Ausgangstext:
####################

14 Jahre nach "Im Schatten" folgt Thomas Arslan erneut den Wegen des Berufseinbrechers Trojan: Der meisterhaft entschlackte, von einem stoischen Mišel Matičević in der Hauptrolle getragene Gangsterfilm ist bei Piffl Medien auf DVD erschienen.
Schon mit "Im Schatten" gelang Thomas Arslan ein meisterhafter Thriller im Stil der Filme Jean-Pierre Melvilles. Nachdem dort ein Coup scheiterte, verließ der Berufskriminelle Trojan (Mišel Matičević) Berlin.
Wie Arslan seit "Im Schatten" im Ausland arbeitete, in Kanada den Western "Gold" (2013) und in Norwegen das Drama "Helle Nächte" (2017) drehte und erst mit "Verbrannte Erde" nach Berlin zurückkehrte, so kehrt auch sein Protagonist nach langer Abwesenheit in die deutsche Hauptstadt zurück.
Die fast wortlose zehnminütige Pre-Title-Sequenz spielt aber in Arslans Geburtsstadt Essen. Ebenso präzise wie lakonisch schildert der 63-jährige Deutsche den Einbruch in einer Villa, bei dem Trojan wertvolle Uhren erbeutet. Als deren Verkauf aber scheitert, kehrt er nach Berlin zurück.
Dort versucht er einen neuen Auftrag zu bekommen, doch seine früheren Kontakte sitzen inzwischen im Gefängnis oder führen ein bürgerliches Leben. Schließlich vermittelt ihm eine Auftraggeberin doch einen Job, bei dem er mit drei weiteren Kriminellen Caspar David Friedrichs Bild "Frau vor der untergehenden Sonne" aus einem Museum stehlen soll.
So professionell und kühl Trojan bei seiner Arbeit vorgeht, so überlegt und prägnant ist auch die Inszenierung Arslans. Wie ein Wiedergänger von Alain Delons legendärem Auftragskiller Jeff Costello in Jean-Pierre Melvilles "Le samourai – Der eiskalte Engel" (1967) oder auch des von James Caan gespielten Berufsverbrechers in Michael Manns "Thief – Der Einzelgänger" (1981) wirkt dieser Kriminelle.
Mit höchster Präzision laufen seine Einbrüche ab, Gewalt verabscheut er, gleichzeitig wirkt er mit seiner Ganovenehre ebenso wie mit seiner Handarbeit aus der Zeit gefallen, wenn nun ein Computerexperte den Hold-Up steuern muss und der jüngere Verbrecher Victor (Alexander Fehling) keine Skrupel zeigt und auch brutale Gewalt anwendet, um zu seinem Ziel zu kommen.
Die bürgerliche Welt bleibt in "Verbrannte Erde" ebenso ausgespart wie polizeiliche Ermittlungen. Der Fokus liegt ganz auf der Gangsterwelt. Eine gleichwertige Partnerin findet Trojan, der nur in Hotels wohnt, in der Fluchtfahrerin Diana (Marie Leuenberger), die gleichzeitig als Testfahrerin arbeitet. Zwei Profis begegnen sich hier auf Augenhöhe und gegen Ende scheint sich sogar die Möglichkeit einer Liebe anzudeuten, doch Trojan scheint dazu der Mut oder das Vertrauen zu fehlen.

####################

Datensammlung:
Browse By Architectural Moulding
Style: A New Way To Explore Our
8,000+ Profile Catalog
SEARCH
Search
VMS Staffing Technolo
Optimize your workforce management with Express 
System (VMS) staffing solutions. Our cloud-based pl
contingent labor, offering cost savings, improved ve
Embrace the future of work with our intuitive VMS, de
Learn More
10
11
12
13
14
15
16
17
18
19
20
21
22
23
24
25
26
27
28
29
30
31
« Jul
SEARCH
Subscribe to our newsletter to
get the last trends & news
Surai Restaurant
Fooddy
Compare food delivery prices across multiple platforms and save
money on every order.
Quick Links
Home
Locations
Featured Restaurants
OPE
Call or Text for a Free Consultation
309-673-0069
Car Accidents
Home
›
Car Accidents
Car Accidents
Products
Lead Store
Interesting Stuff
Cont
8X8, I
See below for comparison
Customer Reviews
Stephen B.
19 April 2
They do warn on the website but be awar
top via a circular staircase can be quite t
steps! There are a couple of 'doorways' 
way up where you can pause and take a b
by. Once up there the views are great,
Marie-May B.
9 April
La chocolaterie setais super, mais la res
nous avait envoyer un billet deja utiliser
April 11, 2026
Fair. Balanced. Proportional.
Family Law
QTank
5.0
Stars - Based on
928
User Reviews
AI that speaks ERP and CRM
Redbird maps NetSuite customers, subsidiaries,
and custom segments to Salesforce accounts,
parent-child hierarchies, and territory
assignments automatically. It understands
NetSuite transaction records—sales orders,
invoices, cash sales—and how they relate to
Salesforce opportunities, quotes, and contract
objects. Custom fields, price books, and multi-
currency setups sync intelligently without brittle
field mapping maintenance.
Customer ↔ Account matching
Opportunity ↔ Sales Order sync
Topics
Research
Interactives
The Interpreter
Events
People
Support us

####################

Aufgaben:
1. Welches Gemälde soll Trojan laut der Filmkritik zu „Verbrannte Erde“ gemeinsam mit drei weiteren Kriminellen aus einem Museum stehlen?
2. Führe die Filmkritik zu „Verbrannte Erde“ im Anschluss an ihren letzten Satz fort.

Antworten:
1. Caspar David Friedrichs Bild „Frau vor der untergehenden Sonne“.

2.
Die Fluchtfahrerin bietet Arslan gleichzeitig die Möglichkeit zwei packende Verfolgungsjagden im Stil von Walter Hills "Driver" (1978) oder Nicolas Winding Refns "Drive" (2011) zu inszenieren. Die klassischen Standards des Gangsterfilms vom stoischen Verbrecher über den akribisch geplanten und durchgeführten Einbruch bis zum finalen Showdown spielt der deutsche Regisseur so durch, doch nie wirkt sein Film epigonal, sondern entwickelt mit seiner ebenso dichten wie kühlen Inszenierung große Intensität.
Kein Bild und kein Ton sind in diesem entschlackten, aufs wesentliche konzentrierten Film zu viel. Jede Szene hat ihre Funktion und großartig sind auch die Nachtbilder von Kameramann Reinhold Vorschneider, in denen immer wieder alarmierend die roten Bremslichter aufleuchten.
Ohne jeden Schuss und ohne Gewalt kommt dieses Genrestück aus, bis Victor stärker mitzumischen beginnt. In klassischer Manier erzählt Arslan so nicht nur von einem Generationenwechsel im Gangstermilieu, sondern auch von Freundschaft, Loyalität und Verrat. Durchlässig sind aber auch die Grenzen zur bürgerlichen Welt, wenn eine scheinbar biedere Anwältin der Gelegenheit mit einem Betrug schnelles Geld zu machen nicht widerstehen kann.
Schon jetzt darf man so nach diesem Meisterstück, das auch mit dem Preis der deutschen Filmkritik 2024 für den besten deutschen Spielfilm ausgezeichnet wurde, auf den dritten und abschließenden Teil von Arslans geplanter "Trojan-Trilogie" gespannt sein, auch wenn man darauf wohl noch einige Jahre warten muss.
An Sprachversionen bietet die bei Piffl Medien erschienene DVD die deutsche Originalfassung sowie Untertitel für Hörgeschädigte, eine Audiodeskription und englische Untertitel. Die Extras beschränken sich auf den Kinotrailer und eine Trailershow weiterer bei Piffl Medien erhältlicher Filme.
Trailer zu "Verbrannte Erde"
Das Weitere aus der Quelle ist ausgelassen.